[Transcribed page contents]
● ● ● ● ● ● ●

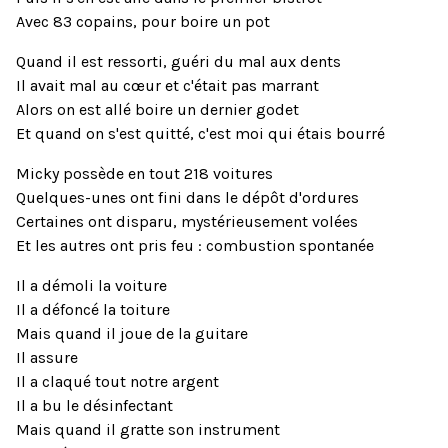
Avec 83 copains, pour boire un pot
Quand il est ressorti, guéri du mal aux dents
Il avait mal au cœur et c'était pas marrant
Alors on est allé boire un dernier godet
Et quand on s'est quitté, c'est moi qui étais bourré
Micky possède en tout 218 voitures
Quelques-unes ont fini dans le dépôt d'ordures
Certaines ont disparu, mystérieusement volées
Et les autres ont pris feu : combustion spontanée
Il a démoli la voiture
Il a défoncé la toiture
Mais quand il joue de la guitare
Il assure
Il a claqué tout notre argent
Il a bu le désinfectant
Mais quand il gratte son instrument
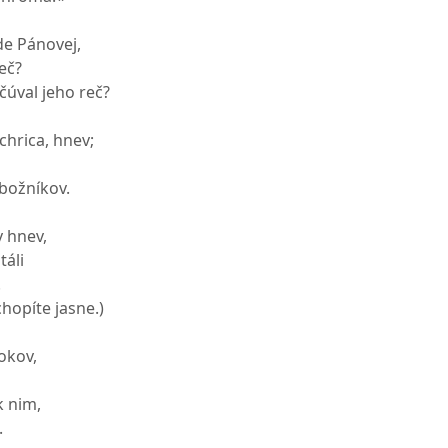
de Pánovej,
reč?
čúval jeho reč?
íchrica, hnev;
zbožníkov.
 hnev,
táli
.
hopíte jasne.)
okov,
k nim,
.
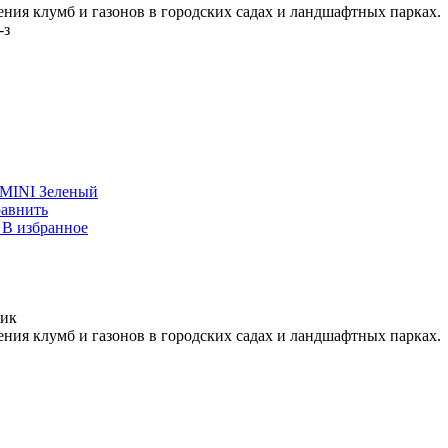
ния клумб и газонов в городских садах и ландшафтных парках.
-з
 MINI Зеленый
авнить
В избранное
лик
ния клумб и газонов в городских садах и ландшафтных парках.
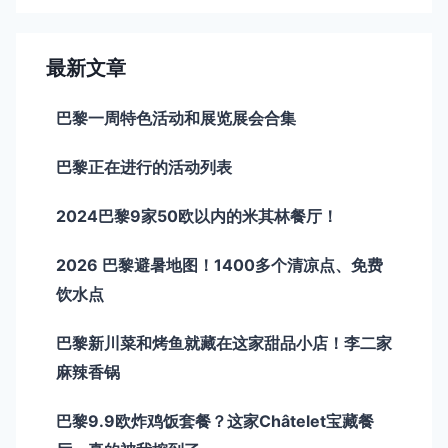
最新文章
巴黎一周特色活动和展览展会合集
巴黎正在进行的活动列表
2024巴黎9家50欧以内的米其林餐厅！
2026 巴黎避暑地图！1400多个清凉点、免费
饮水点
巴黎新川菜和烤鱼就藏在这家甜品小店！李二家
麻辣香锅
巴黎9.9欧炸鸡饭套餐？这家Châtelet宝藏餐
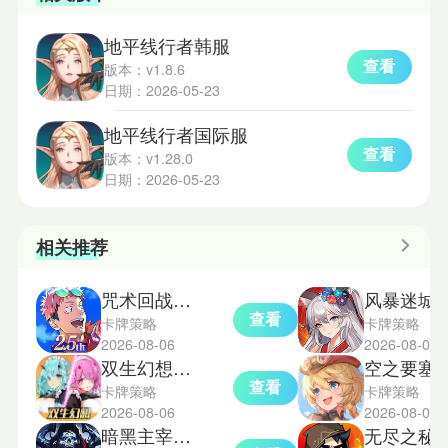
地平线行者韩服
查看
版本：v1.8.6
日期：2026-05-23
地平线行者国际服
查看
版本：v1.28.0
日期：2026-05-23
相关推荐
咒术回战幻影巡游中文版
风暴迷城
查看
卡牌策略
卡牌策略
2026-08-06
2026-08-06
双生幻想gm版
空之要塞启航
查看
卡牌策略
卡牌策略
2026-08-06
2026-08-05
暗黑主宰手游
无尽之秘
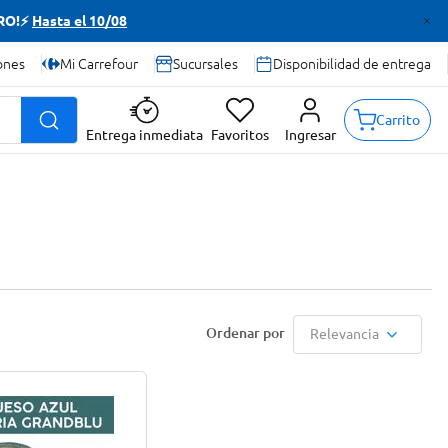
TRO!⚡
Hasta el 10/08
ones
Mi Carrefour
Sucursales
Disponibilidad de entrega
Carrito
Entrega inmediata
Favoritos
Ingresar
Relevancia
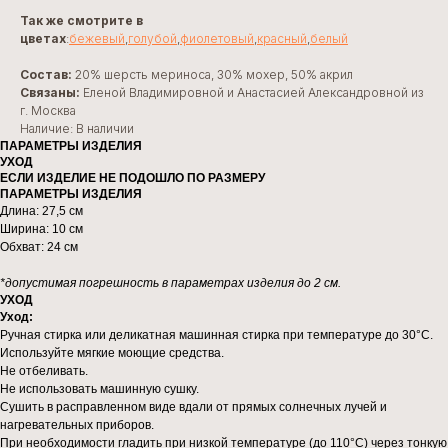
Так же смотрите в
цветах
:
бежевый
,
голубой
,
фиолетовый
,
красный
,
белый
Состав:
20% шерсть мериноса, 30% мохер, 50% акрил
Связаны:
Еленой Владимировной и Анастасией Александровной из
г. Москва
Наличие: В наличии
ПАРАМЕТРЫ ИЗДЕЛИЯ
УХОД
ЕСЛИ ИЗДЕЛИЕ НЕ ПОДОШЛО ПО РАЗМЕРУ
ПАРАМЕТРЫ ИЗДЕЛИЯ
Длина: 27,5 см
Ширина: 10 см
Обхват: 24 см
*допустимая погрешность в параметрах изделия до 2 см.
УХОД
Уход:
Ручная стирка или деликатная машинная стирка при температуре до 30°C.
Используйте мягкие моющие средства.
Не отбеливать.
Не использовать машинную сушку.
Сушить в расправленном виде вдали от прямых солнечных лучей и
нагревательных приборов.
При необходимости гладить при низкой температуре (до 110°C) через тонкую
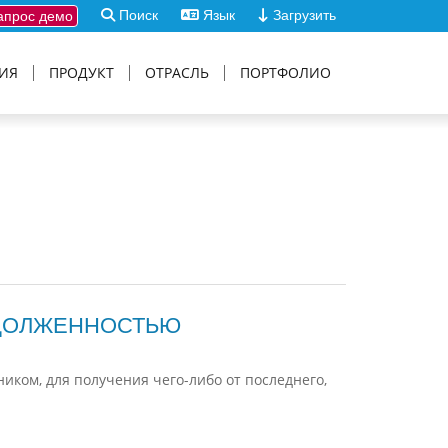
Поиск
Язык
Загрузить
прос демо
ИЯ
ПРОДУКТ
ОТРАСЛЬ
ПОРТФОЛИО
АДОЛЖЕННОСТЬЮ
ником, для получения чего-либо от последнего,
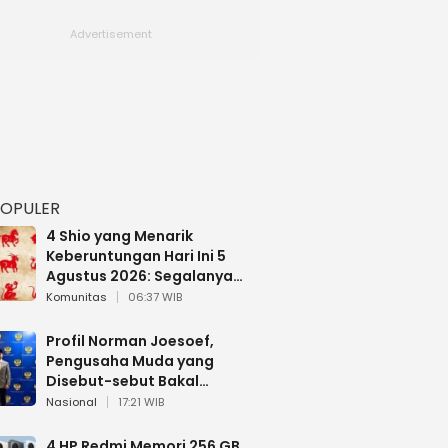
POPULER
4 Shio yang Menarik
Keberuntungan Hari Ini 5
Agustus 2026: Segalanya
Berjalan Lancar
Komunitas
06:37 WIB
Profil Norman Joesoef,
Pengusaha Muda yang
Disebut-sebut Bakal
Dilantik Jadi Wamenhan RI
Nasional
17:21 WIB
4 HP Redmi Memori 256 GB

● ● ● ● ● ● ●

* EXERCISE
With pictures left out, repeat exactly the lines from the one containing "Используйте мягкие моющие средства." through the last line of the data above, inclusive, and nothing else.

* SOLUTION TO THE EXERCISE
Используйте мягкие моющие средства.
Не отбеливать.
Не использовать машинную сушку.
Сушить в расправленном виде вдали от прямых солнечных лучей и
нагревательных приборов.
При необходимости гладить при низкой температуре (до 110°C) через тонкую
Поиск
Язык
Загрузить
прос демо
ИЯ
ПРОДУКТ
ОТРАСЛЬ
ПОРТФОЛИО
АДОЛЖЕННОСТЬЮ
ником, для получения чего-либо от последнего,
POPULER
4 Shio yang Menarik
Keberuntungan Hari Ini 5
Agustus 2026: Segalanya
Berjalan Lancar
Komunitas
06:37 WIB
Profil Norman Joesoef,
Pengusaha Muda yang
Disebut-sebut Bakal
Dilantik Jadi Wamenhan RI
Nasional
17:21 WIB
4 HP Redmi Memori 256 GB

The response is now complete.